You know, “family” is such a wretched word for me. I don’t understand why people who call themselves family behave in ways that are so bizarre that if any other person did these things I probably wouldn’t put up with it, it’s disgusting, disturbing and all of the above vile. Why is this kind of family worth fighting for? I mean it’s one thing if they were nice before,but even then the behavior is still toxic and very wrong, however I feel like in my case that has always been a very fine line of me waiting for the next horrible event to occur or cruel word. There is always some vile word coming from their mouth or some nasty accusation or verbal attack or just an attack on your person. Apparently I can do no right most of the time. It’s like only filth comes out of their mouth. I really tempted at times to tell them to f*uck off because they are not as important to the universe as they think they are or as benevolent either. I am tired. Very tired of this emotional, mental and psychological warfare. It has been going on for MOST of my life. At what point is enough? Enough?

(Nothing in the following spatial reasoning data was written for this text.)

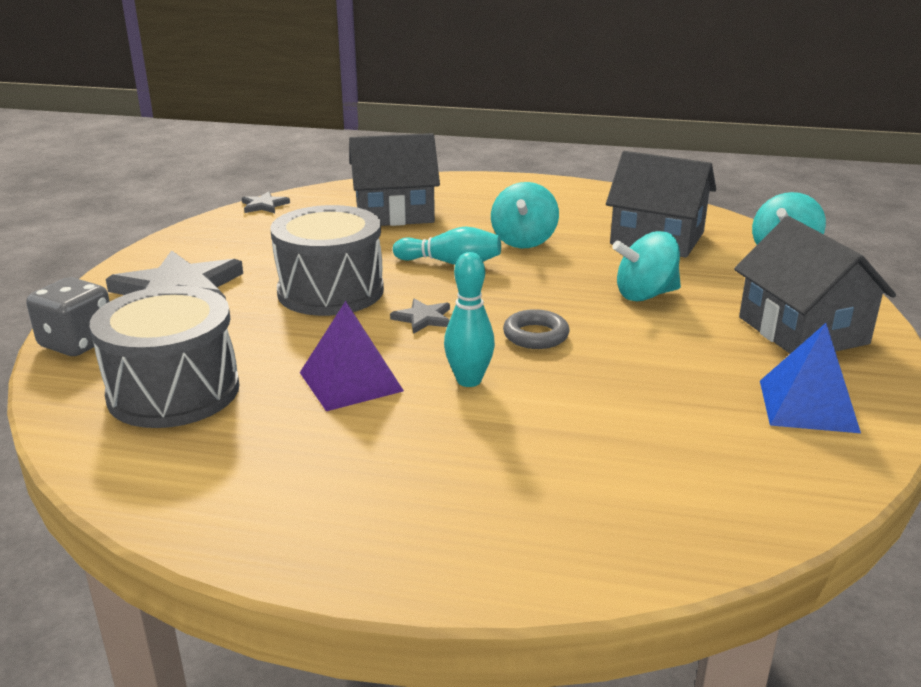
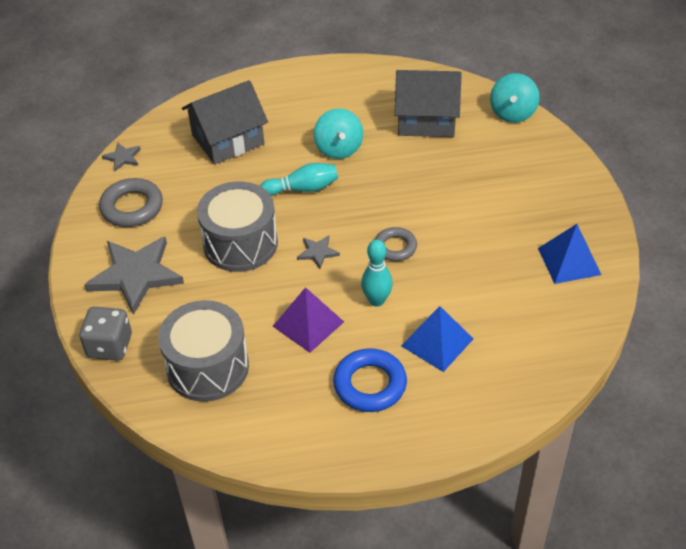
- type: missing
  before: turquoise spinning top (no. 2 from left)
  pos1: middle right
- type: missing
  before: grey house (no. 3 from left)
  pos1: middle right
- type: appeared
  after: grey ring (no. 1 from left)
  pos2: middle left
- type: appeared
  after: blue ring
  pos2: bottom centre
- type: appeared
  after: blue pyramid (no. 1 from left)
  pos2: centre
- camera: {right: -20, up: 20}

THEN they try to bring LOVE into it for convenience. I am doing it for you…. Oh my goodness how delusional do you have to be.NO. It’s not delusional. It’s just straight up lying.It’s bullshitting. I feel like “these” people want to keep me in a state of self-doubt, co-dependence and incompetence, while at the same time saying differently at times thus keeping you in a state of torturous limbo where you can’t quite move forward or stay in the same place in terms of growth. Honestly, I don’t think they care what comes out of their mouths or what they do because as long as they go to church and pray to God no matter how vile their actions it’s okay, because God won’t mind. God doesn’t care. I just hate the way my heart feels so brittle and strained from all of this nonsense. I honestly think I have come not only to resent these people, but my emotions are strongly, if not already have tipped into hatred. I am not a saint, maybe not even a good person, but this is just so wrong and f*cked up. I don’t think I can love people like this the way some other people do. I am sorry I am not one of those people. I wish I was, but in place where change is about as forthcoming as pigs flying I just can’t do this much longer or maybe I have been done for a long time….I just can’t anymore.
There are moments when I get so angry and saddened just thinking about it all. LOVE is such a wretched emotion when given to the wrong people. I feel like a bird locked in a small cage encapsulated by many and much larger cages….trapped it seems like forever. Every time I open one door there lays another locked door waiting for me. Sometimes I want to cry, but I don’t, not anymore…my tears have never done anything for me except leave me feeling weak and hopeless – waste of time. I feel like “these” people want to break you, so that they can stand over you gloating, “See I WAS RIGHT. You will never escape the web I have weaved to ensnare you, and I will always have the power to crush you.” Gosh how sick is this… We’ve all said our share of horrible things to each other, but as the years go by I realize that they are probably not going to stop, and even as I have scaled back… I am constantly targeted. I don’t even know what this is anymore. It’s just sick and wrong. Punishment? For what, existence or just because you can I mean know ones watching right, so who cares you don’t have to treat or facilitate human decency…
P.S- Sorry, if this is a bit of a rant.